L'altra novità significativa si trova in buca: sul podio arriva George Petrou, mentre l'orchestra Senzaspine di Bologna fa il suo debutto in un teatro di tradizione. È un grande passo per il complesso nato dodici anni fa con un entusiasmo allora magari un po' incosciente, ma che ha consolidato una bella e assidua attività divulgativa e inclusiva. Chiaramente non ci troviamo di fronte alla Toscanini, ma non ci discostiamo dal livello di altre orchestre ospitate in tanti festival e stagioni liriche: Petrou, rispetto al fin troppo misurato Ceretta [Parma, Il barbiere di Siviglia, 12/01/2024], punta su repentini, fin eccessivi scatti agogici che non favoriscono sempre la precisione e l'intelligibilità, ma anche su variazioni dinamiche che trovano l'orchestra recettiva e attenta. Questa visione esuberante e un po' effettistica conserva l'apprezzabile integralità dell'esecuzione e quella completezza del continuo con fortepiano (Gianluca Ascheri) e violoncello (Başak Canseli Çifci) che dovrebbe essere la norma e, ahinoi, non lo è sempre.

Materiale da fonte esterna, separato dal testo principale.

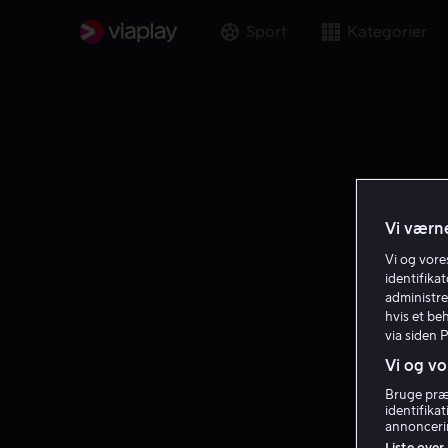
Sport
Kategorier
Vi værne
Vi og vor
identifika
administre
hvis et be
via siden 
Vi og vo
Bruge præc
identifika
annoncerin
Liste over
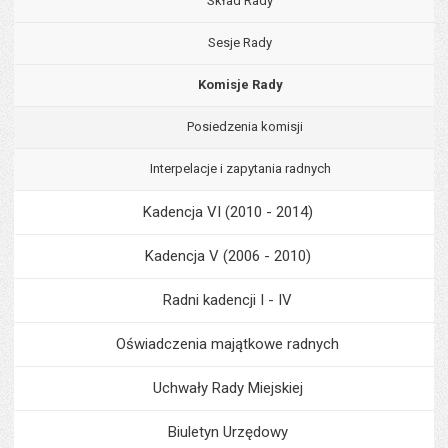
Skład Rady
Sesje Rady
Komisje Rady
Posiedzenia komisji
Interpelacje i zapytania radnych
Kadencja VI (2010 - 2014)
Kadencja V (2006 - 2010)
Radni kadencji I - IV
Oświadczenia majątkowe radnych
Uchwały Rady Miejskiej
Biuletyn Urzędowy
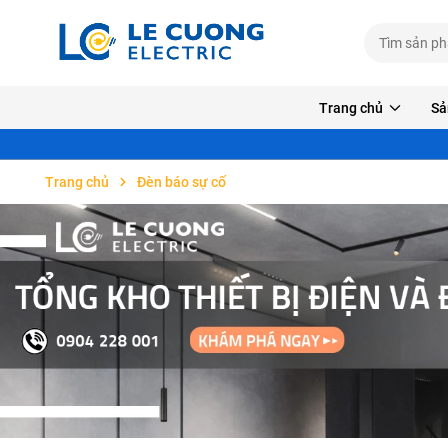
Trang chủ
Sả
Trang chủ
Đèn báo sự cố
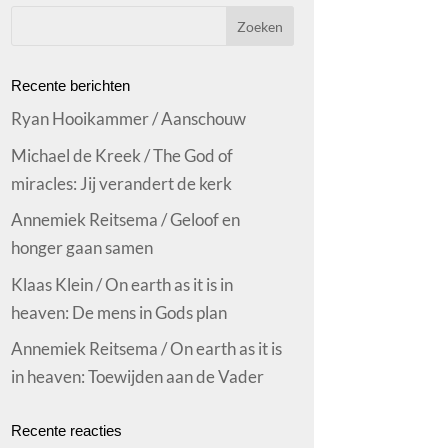
Recente berichten
Ryan Hooikammer / Aanschouw
Michael de Kreek / The God of
miracles: Jij verandert de kerk
Annemiek Reitsema / Geloof en
honger gaan samen
Klaas Klein / On earth as it is in
heaven: De mens in Gods plan
Annemiek Reitsema / On earth as it is
in heaven: Toewijden aan de Vader
Recente reacties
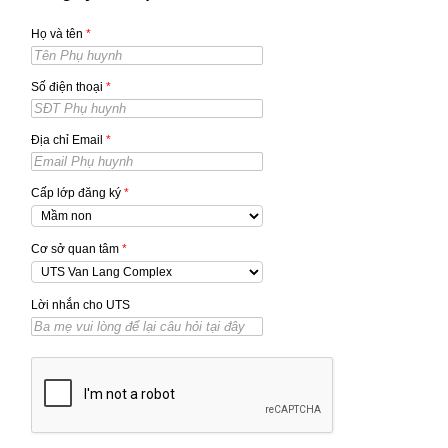
Họ và tên
*
Số điện thoại
*
Địa chỉ Email
*
Cấp lớp đăng ký
*
Cơ sở quan tâm
*
Lời nhắn cho UTS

Restano dallo scorso anno le due donne. Maria Kataeva possiede senz'altro una vocalità pregevole e sempre più controllata, ma il gusto non ha quell'eleganza e quella finezza che in questo repertorio dovrebbe essere imprescindibile. Licia Piermatteo, giovanissima ex allieva dell'Accademia Verdiana, era subentrata in corsa nel 2024 all'indisposta Elena Zilio e oggi si giova di un personaggio da principio ripensato per un'interprete così diversa. La ripresa dello spettacolo curata dallo stesso, eterno, Pierluigi Pizzi continua a farsi apprezzare, in virtù anche della rinuncia ad alcune delle gag superflue inserite a Parma lo scorso anno, sebbene lo slancio della prima edizione, così perfettamente modellata su misura del cast e servita da un'efficacissima concertazione, si sia un po' affievolito.
Il risultato complessivo è senz'altro soddisfacente, l'entusiasmo del pubblico (il più applaudito, non a torto, Carlo Lepore, seguito da Matteo Mancini) ragione di gioia, ma proprio per questo l'interrogativo resta: accontentarsi o cercare di ottenere la stessa risposta guardando un po' oltre?